Accounting is an essential activity to keep track and record of such flow of money. It records each and every point and transaction from which people get the funds. Then it tracks every route through which this money flows out or is spent.
Economics studies the broader forces that create the flow of money into the markets and business organizations. It looks into the parameters and policies that affect a country’s National Income and GDP from where money is generated. At the micro-level, it studies the demand and supply patterns that guide the flow of money in an economy.
GAAP or Generally Accepted Accounting Principles are standards that accounting follows and adheres to while preparing and reporting data. We have a FASB or Financial Accounting Standards Board that ensures the compliance of GAAP in businesses and government organizations. This helps to standardize the methods and practices that accountants use. Implementation of GAAP helps to make comparisons and exchanges between organizations easy and free of any ambiguities.
There are no set standards and processes that we need to follow in the case of finance and economics. Of course, there are certain broad rules and regulations for conducting financial activities within and outside the country, and they both need to be complied with by all the individuals and businesses. But these rules vary across the countries as they are specific and in accordance with a country’s government and the Central bank. Also, there are no standards that economists follow across the world, nor is there any monitoring agency to oversee their activities.

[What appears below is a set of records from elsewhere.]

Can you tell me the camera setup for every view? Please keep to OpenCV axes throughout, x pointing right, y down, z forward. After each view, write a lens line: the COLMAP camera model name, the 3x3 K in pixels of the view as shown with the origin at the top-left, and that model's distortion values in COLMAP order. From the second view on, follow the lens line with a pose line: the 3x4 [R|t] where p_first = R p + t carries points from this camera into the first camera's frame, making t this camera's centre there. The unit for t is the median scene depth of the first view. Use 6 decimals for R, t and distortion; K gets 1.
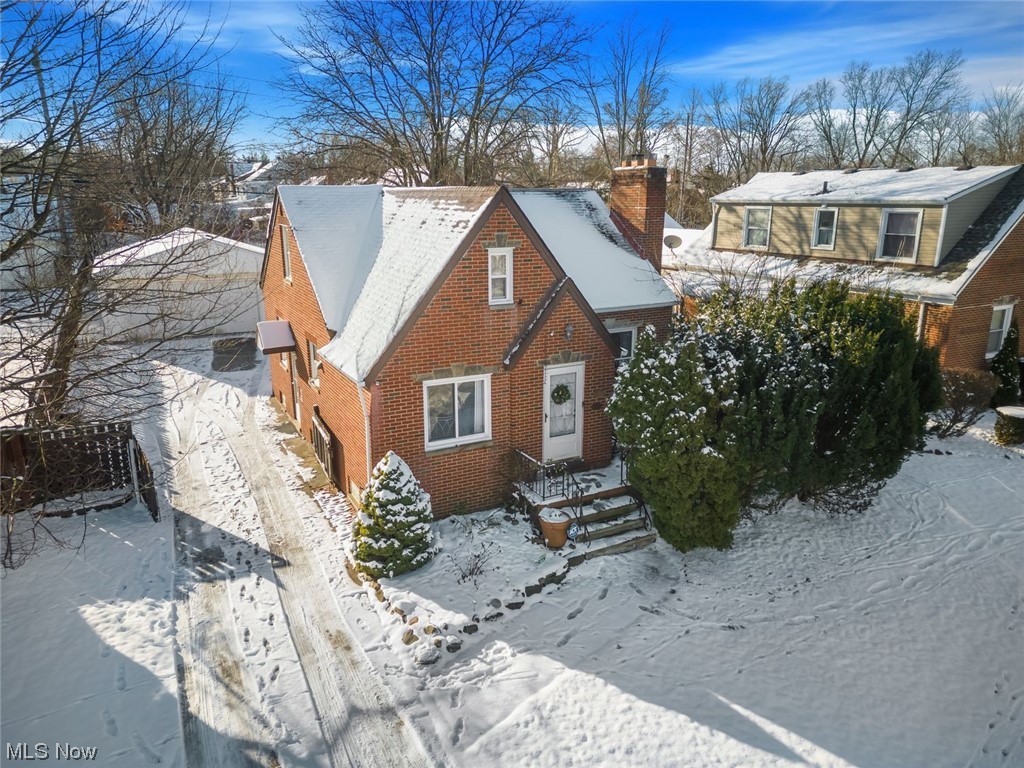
lens RADIAL K [[712.6, 0, 512.0], [0, 712.6, 384.0], [0, 0, 1]] dist [0.084333, -0.082817]
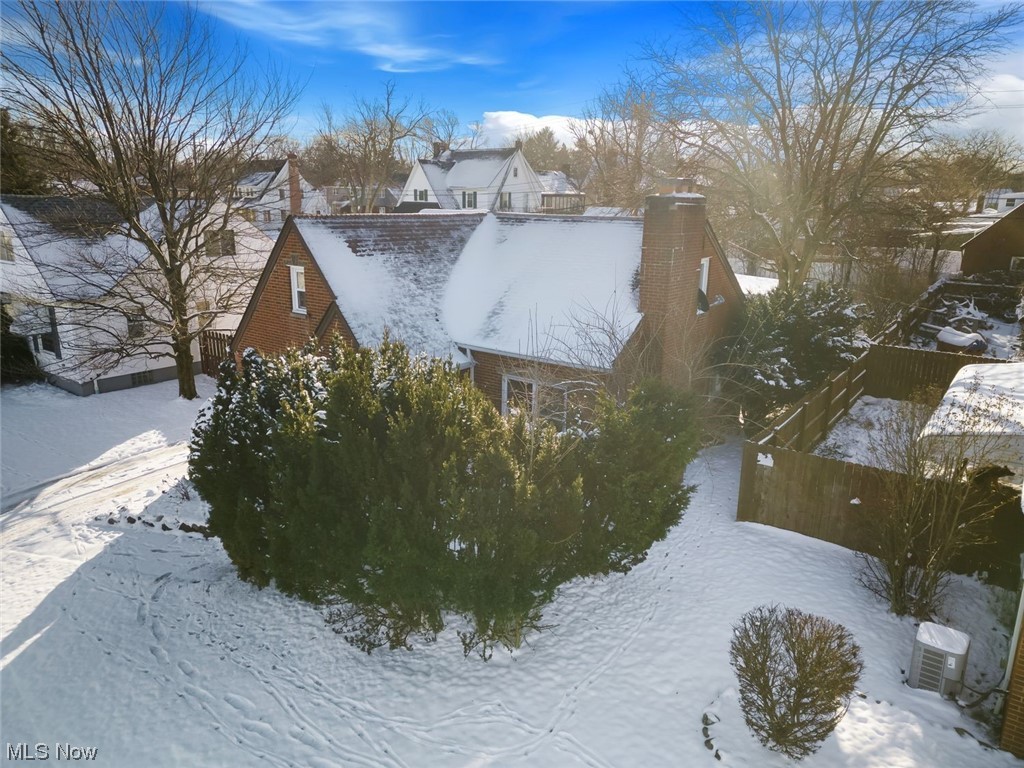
lens RADIAL K [[712.6, 0, 512.0], [0, 712.6, 384.0], [0, 0, 1]] dist [0.084333, -0.082817]
pose [[0.434047, 0.237717, -0.868962, 1.224862], [-0.247076, 0.958985, 0.138929, -0.257880], [0.866347, 0.154398, 0.474978, 0.775758]]
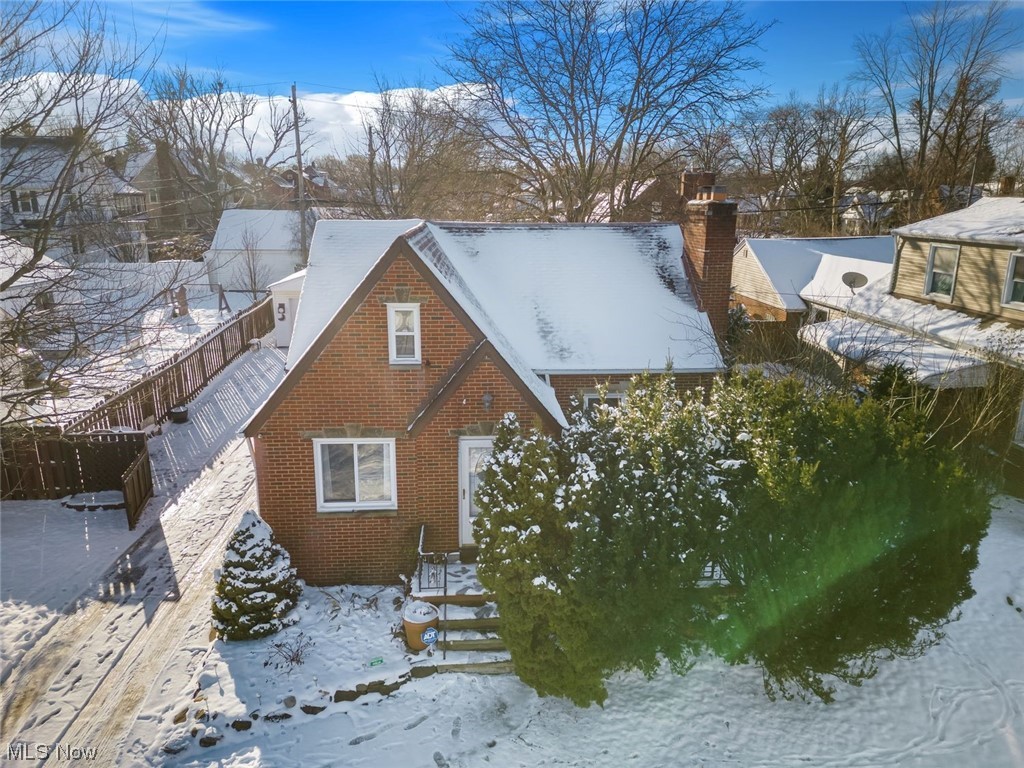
lens RADIAL K [[712.6, 0, 512.0], [0, 712.6, 384.0], [0, 0, 1]] dist [0.084333, -0.082817]
pose [[0.912497, 0.108174, -0.394521, 0.478624], [-0.111138, 0.993686, 0.015405, -0.118729], [0.393696, 0.029789, 0.918758, 0.229448]]
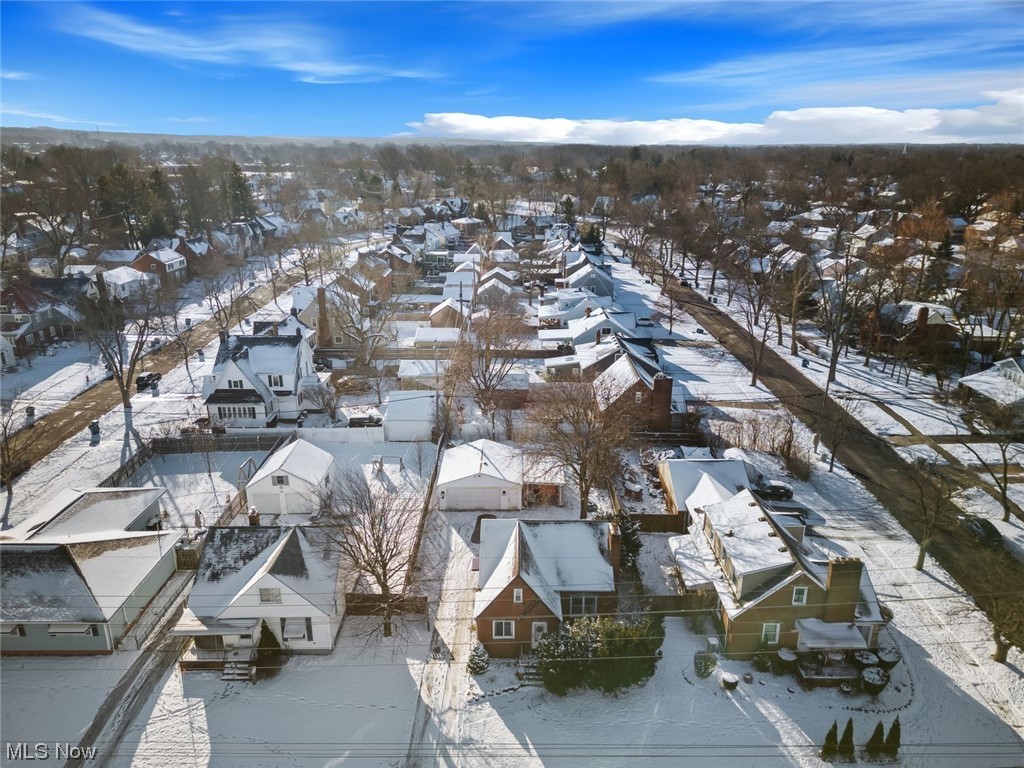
lens RADIAL K [[712.6, 0, 512.0], [0, 712.6, 384.0], [0, 0, 1]] dist [0.084333, -0.082817]
pose [[0.882202, 0.147994, -0.447009, 1.356668], [-0.122988, 0.988792, 0.084640, -1.455093], [0.454525, -0.019693, 0.890516, -2.066872]]
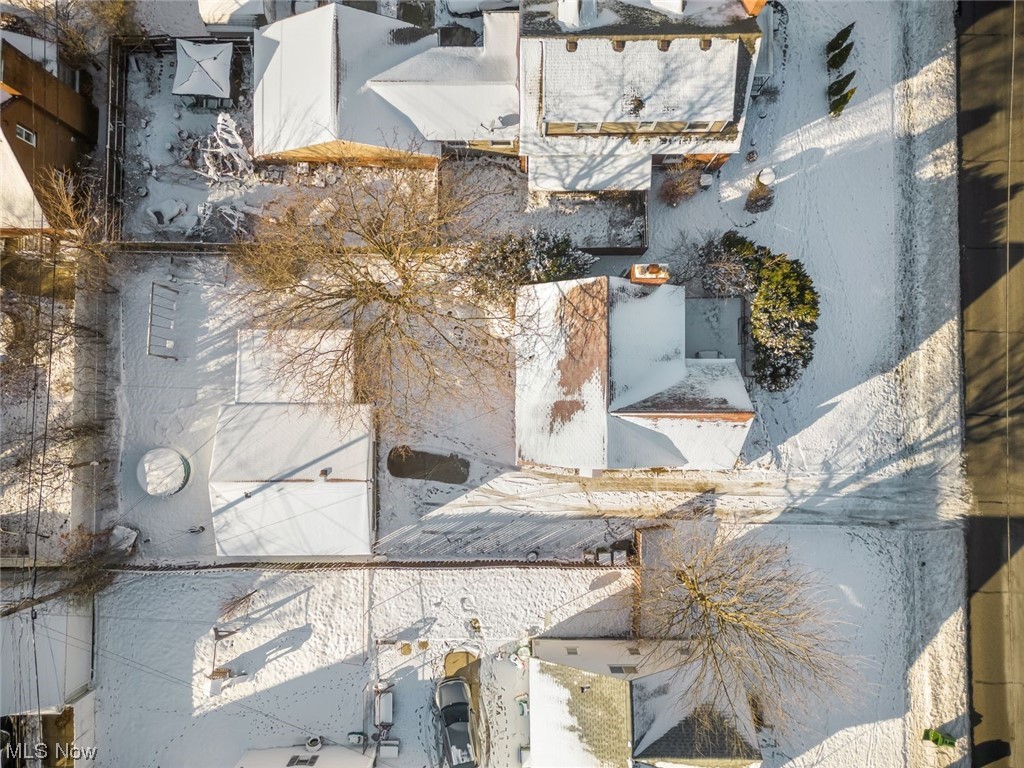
lens RADIAL K [[712.6, 0, 512.0], [0, 712.6, 384.0], [0, 0, 1]] dist [0.084333, -0.082817]
pose [[0.468140, -0.883219, 0.027743, -0.393671], [0.239927, 0.157261, 0.957969, -2.946765], [-0.850459, -0.441807, 0.285528, 1.028412]]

The power to make decisions exists with individuals in the case of finance and accounting. Financial managers can decide where to source a loan from, where to invest the funds and when to pull out of an investment. Accountants can decide what inputs to use for preparing their reports and how to prepare them as per GAAP. And, of course, the analysis and interpretation of these reports depend upon the individual’s objective, experience, knowledge, understanding, and judgment. These decisions in both the streams are easy to take as well as it is possible to alter or change those decisions mostly in a short period of time in times of need.

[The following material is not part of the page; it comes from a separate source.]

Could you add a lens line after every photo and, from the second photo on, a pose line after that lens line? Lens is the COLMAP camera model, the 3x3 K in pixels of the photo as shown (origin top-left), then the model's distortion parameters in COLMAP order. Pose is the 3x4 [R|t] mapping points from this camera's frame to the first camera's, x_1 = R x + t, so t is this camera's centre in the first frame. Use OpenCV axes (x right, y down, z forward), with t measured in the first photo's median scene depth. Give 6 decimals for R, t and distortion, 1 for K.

Decision-making in the field of economics is mostly in the hands of the government or top legal bodies and institutions. An individual person or business can not affect the entire economy and the theories and models of economics. Also, once taken, these decisions are rigid and not easy to change instantly as they affect a large portion of the population or the entire economy as well as may have a longer-term effect.
Finance, Accounting, and Economics- Are They Totally Different from each other?
We have seen above a few of the differences between the three streams of study- finance, accounting, and economics. But we should remember that these three streams are not separate or totally independent from each other. All the three streams deal with money, be it at an individual’s level in the case of finance and accounting or at an individual as well as the nation’s level in the case of economics.
All three streams intend to work for the betterment of people. They guide us to create a strong and secure financial present and future. They work hand-in-hand and are interdependent in nature. Economics act as a super-set and impacts the decisions that people make in finance as well as accounting. Moreover, the decisions and acts of financial managers and accountants guide the movement of the economy in return.